If you’re a baby boomer with the time and the means to travel at all, there is no reason you can’t travel to faraway places.
My wife Ina and I earlier this year visited India and had a wonderful time. But I offer a word of caution — you must travel with an open mind. If you don’t like the idea of seeing poor people living in makeshift homes built with scraps of material, or couldn’t tolerate seeing litter strung across the roads, or wouldn’t be able to look at beggars asking you for money, then I suggest you skip India and focus on the midnight buffet offered on the typical Caribbean cruise.
But if you think you can abide all of that, India is a fascinating place with a diverse culture. Most group tours, including ours, made up primarily of baby boomers, will visit the capital of New Delhi, the famous Taj Mahal in Agra, and the “Pink City” of Jaipur. New Delhi offers everything you’d expect in a big city, including terrifying traffic. More and more citizens in this city of nearly ten million souls own cars and the road infrastructure just can’t keep up. If the street has three lanes, expect the local drivers to improvise and turn those three lanes into at least eight.

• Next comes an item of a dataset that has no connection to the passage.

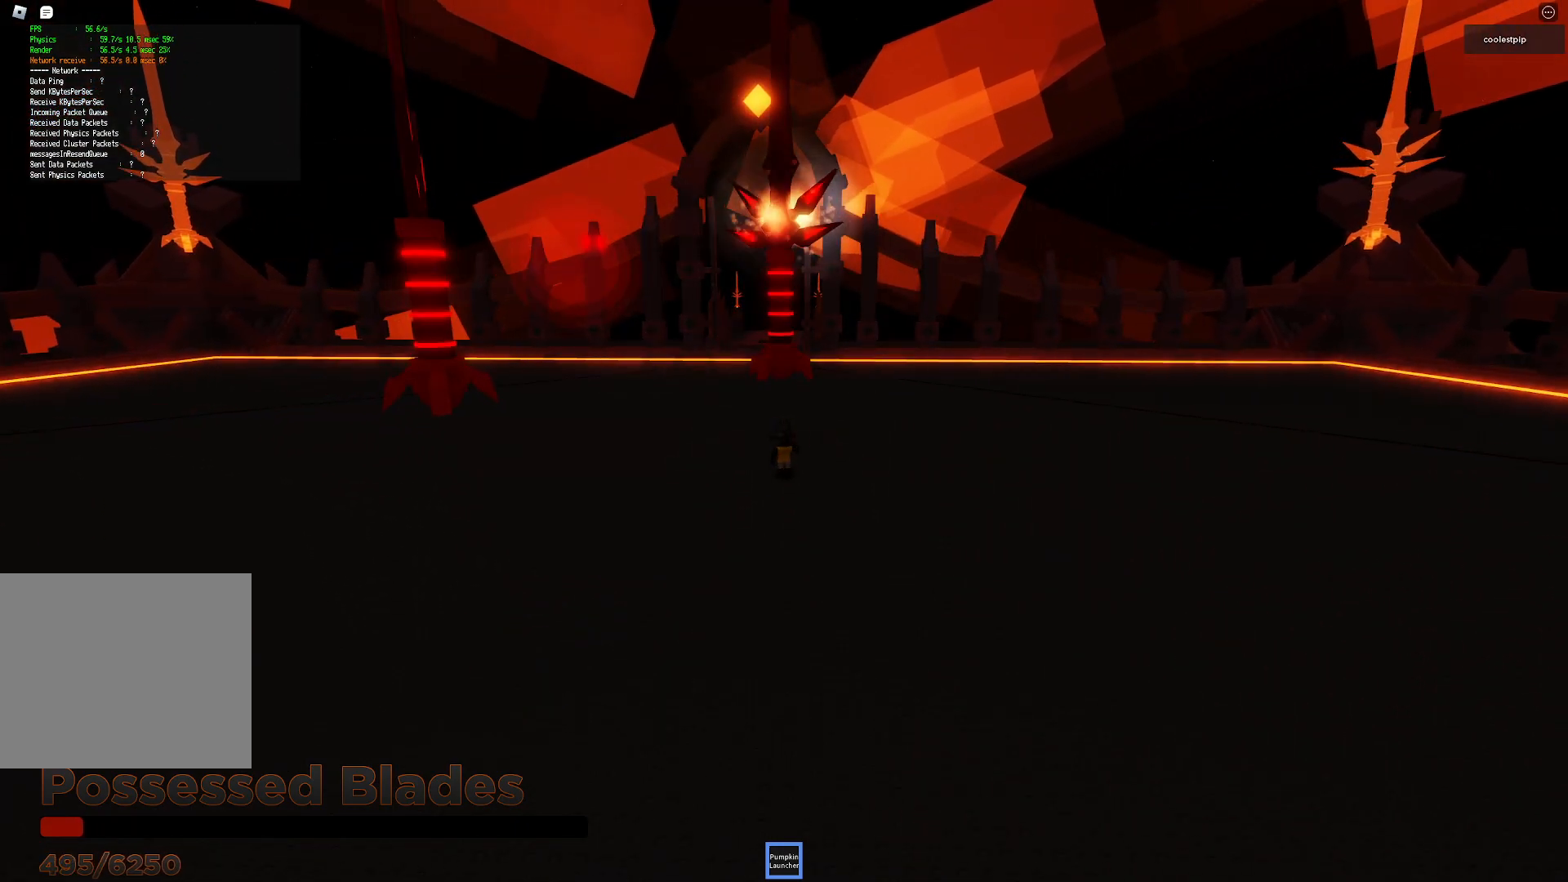
{"keys": ["s"], "events": [[100, "s", "down"], [150, "s", "up"], [500, "s", "down"]]}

We learned that Indian drivers need three things to successfully drive: 1) A good horn, 2) Good brakes, and 3) Good luck. We were so happy to have a tour operator providing local transportation, and I won’t complain again about the traffic in our home area of Washington DC.
Every good tour to New Delhi will stop by the Birla House, where Mahatma Gandhi was assassinated in 1948; obviously an important sight within the city. However I enjoyed our visit to a Sikh temple the most. After extensive European travel, I was expecting something similar to a cathedral – an altar of some sort, a place for worshippers to pray, etc. But our guide also took us behind the scenes to the massive kitchen where more than 500 midday meals are prepared each day, free for anyone regardless of religion. Walking among the huge kettles where the vegetables are cooked and seeing the volunteers prepare the breads, I was impressed. Sikhs, we were told, believe that everyone, regardless of income or class, has something they can contribute to the temple: money, food, or time.

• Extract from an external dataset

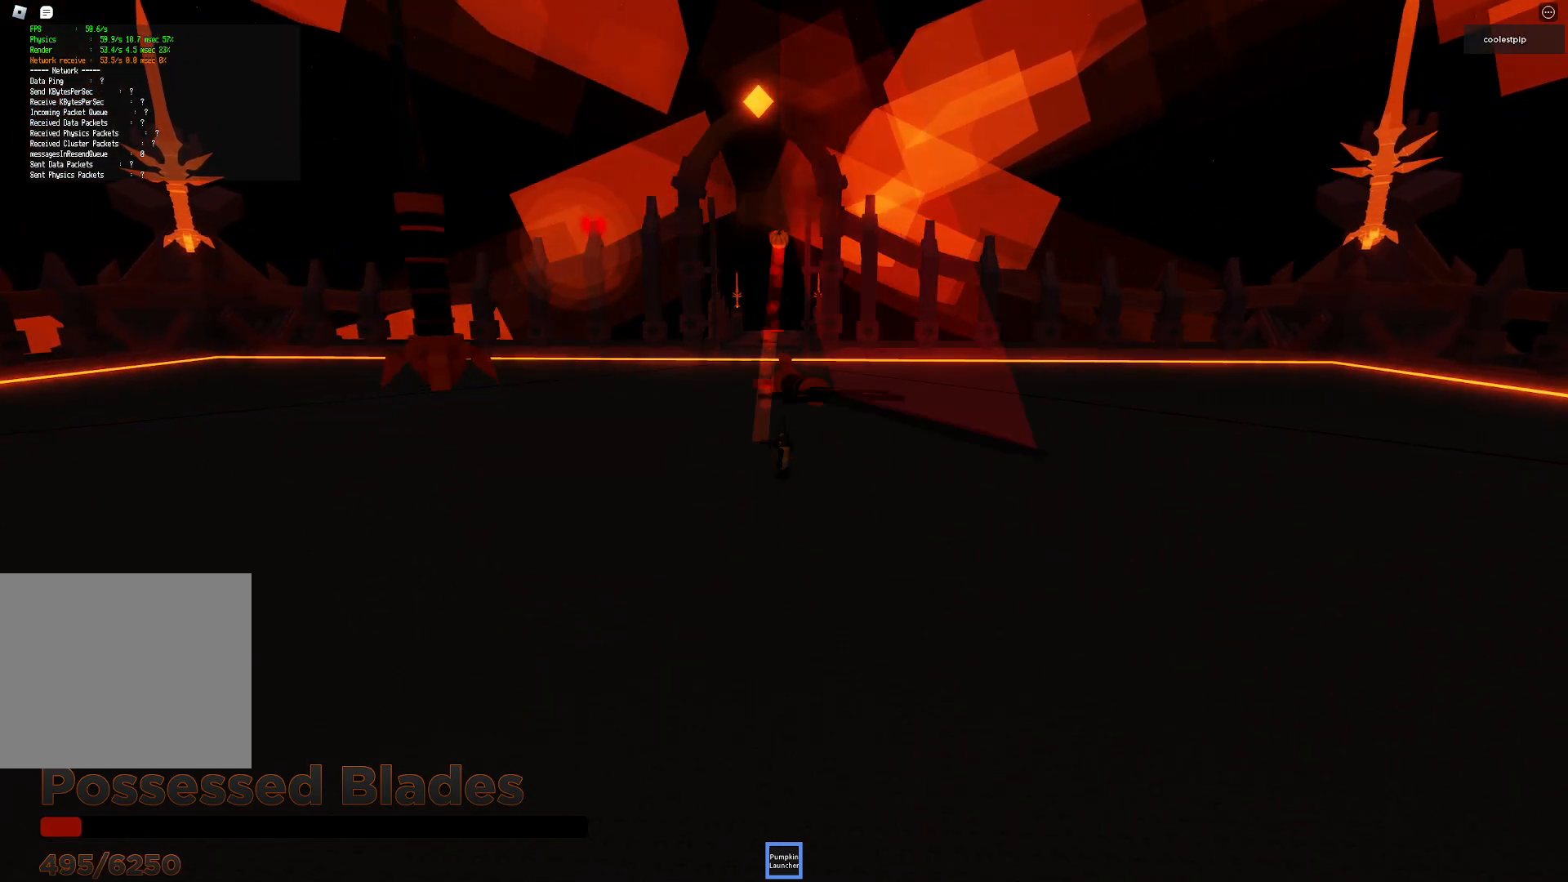
{"keys": ["d"], "events": [[233, "s", "up"], [400, "d", "down"]]}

In Agra, the Taj Mahal is THE iconic image of India. I consider this beautiful building to be the ultimate photo op. You just can’t stop taking pictures. Expect large crowds any time of day, so don’t imagine having the place to yourself.
Jaipur is a city that probably most people outside of India have never heard of, but it offers a great deal to the inquisitive mind. Jaipur is home to the world’s largest stone sundial, accurate to within two seconds. That’s awesome. Even more awesome though is learning that the sundial, a UNESCO World Heritage site, was built in 1738, about the same time that Benjamin Franklin, then a British citizen, was a young man printing newspapers in Philadelphia.
If you’re a boomer, expand your horizons. Go where you never thought of going before. Open your mind and a fascinating nation like India will astonish!